For this Sunday, our reading deals with wilderness, and it reflects the times in our lives that held uncertainty, or when we felt lost or deeply disoriented.  While in the wilderness with Christ this Sunday, we will reflect on the disorientation that grew during the pandemic, and lament what that feeling brought with it.  More specifically we will look at: 

  • the loss of a true sense of time, everything seemed to blur together.  Even today I have a hard time remembering exactly when things happened during the years of and immediately following the pandemic.  

  • the loss of presumed safety, suddenly leaving the house could mean getting sick, it was impossible to know what would happen if one got sick.   

  • the loss of public places that acted as anchors in our social life, and even when we could start returning to places like coffee shops or churches, we had to move through quickly, maintain distance, it felt foreign and unknown. 

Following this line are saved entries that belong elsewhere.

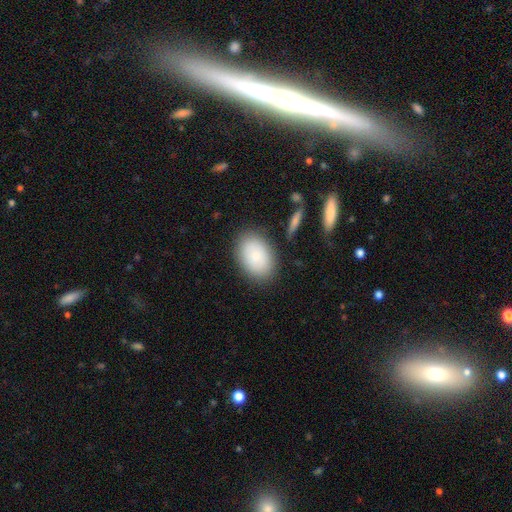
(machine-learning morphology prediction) type=smooth (84%); roundness=in between (83%); merging=none (83%).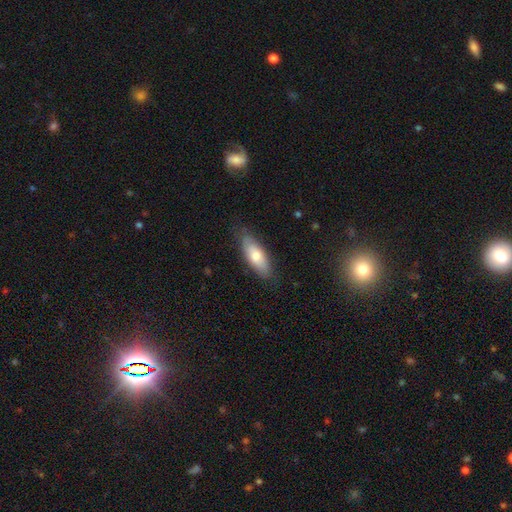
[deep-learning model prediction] Smooth or featured: smooth — 69% (featured or disk — 25%)
How rounded: in between — 68% (cigar-shaped — 30%)
Merging: none — 78% (minor disturbance — 17%)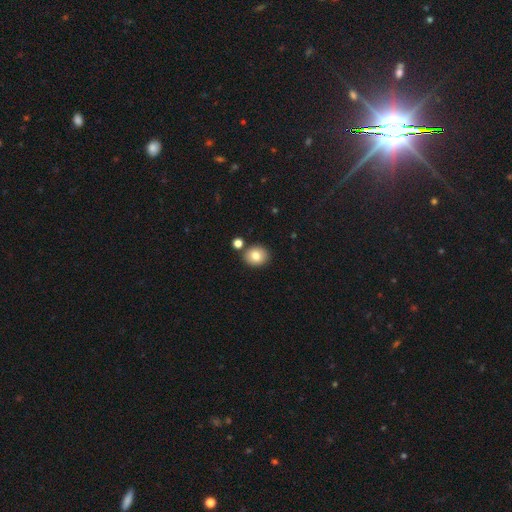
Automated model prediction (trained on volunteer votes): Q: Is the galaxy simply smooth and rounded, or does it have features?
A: smooth — 81%.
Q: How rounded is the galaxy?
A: round — 67%.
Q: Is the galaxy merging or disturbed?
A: none — 81%.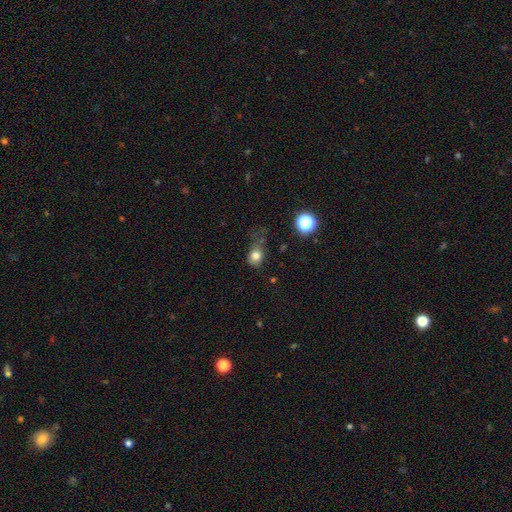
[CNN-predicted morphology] Q: Smooth or featured?
A: smooth (78%); runner-up: star or artifact (13%)
Q: How rounded?
A: round (52%); runner-up: in between (47%)
Q: Merging?
A: none (36%); runner-up: minor disturbance (32%)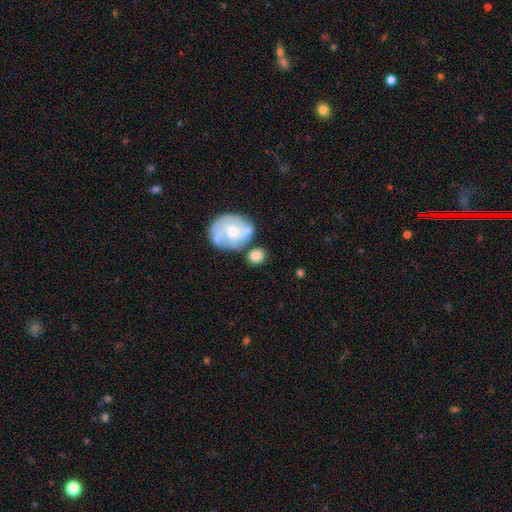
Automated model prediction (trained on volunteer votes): Smooth or featured: smooth — 71% (featured or disk — 23%)
How rounded: round — 70% (in between — 28%)
Merging: none — 57% (merger — 19%)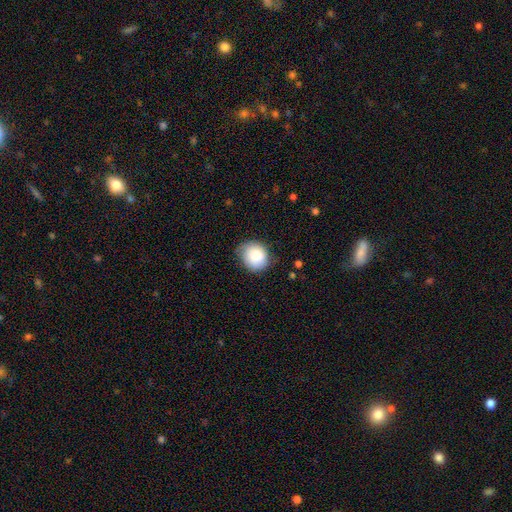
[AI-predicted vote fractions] Q: Smooth or featured?
A: smooth (82%); runner-up: featured or disk (10%)
Q: How rounded?
A: round (77%); runner-up: in between (22%)
Q: Merging?
A: none (67%); runner-up: minor disturbance (27%)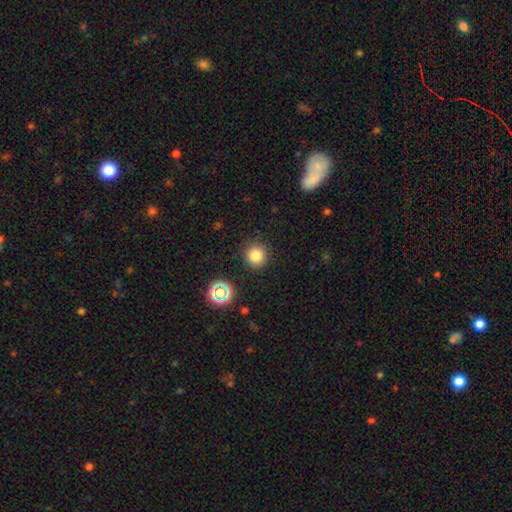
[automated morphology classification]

  • the loss of silence as a resource for finding one's center.  The immensity of the silence isolation brought was overwhelming, and instead of the comfort silence and stillness can bring, it made us fearful of silence and stillness. We found effective ways to retreat from the silence, and into social media or music, or movies, or just about anything that could distract us from the vastness of our loneliness.   

I know just writing this raised my own anxiety and brought back some feelings from those times, and it does not feel great to feel those again. The same may have happened for you, but we need to feel those feelings, we need to take a few breaths and acknowledge the way those feelings have not left us, and still haunt us. It is okay, I'd say even good, to let yourself cry over how hard those times were, particularly now that we are fully on the other side of that isolation. Engaging those feelings for a little while (we don't need to dwell on them longer than 15-20 mins though), engaging them is important for ultimately separating ourselves from the anxieties of those days and to help us recognize, within our bodies, that we no longer face many of those realities, and that we can gently let go of the protections that got us through those challenging times.  We can also be intentional about finding ways to bring back centering silence, to find ways to ensure public spaces become anchors again, to find ways to reestablish time in meaningful ways, to find ways to re-establish what safety can look like.

Each week we will look at a different theme, and we will talk about some of the things that we need to lament and let go of, so we can prepare ourselves for the new realities we are already moving into. We can do this together, as a community of faith, and we can support one another. In fact, if reading through this was difficult for you, call a friend, or loved one right now, and talk to them about this, feel it together with someone, and know that you are not alone.  And join us on Sunday, and take time to be intentional about knowing that you are never alone, God is always with you, even in the midst of lament and mourning.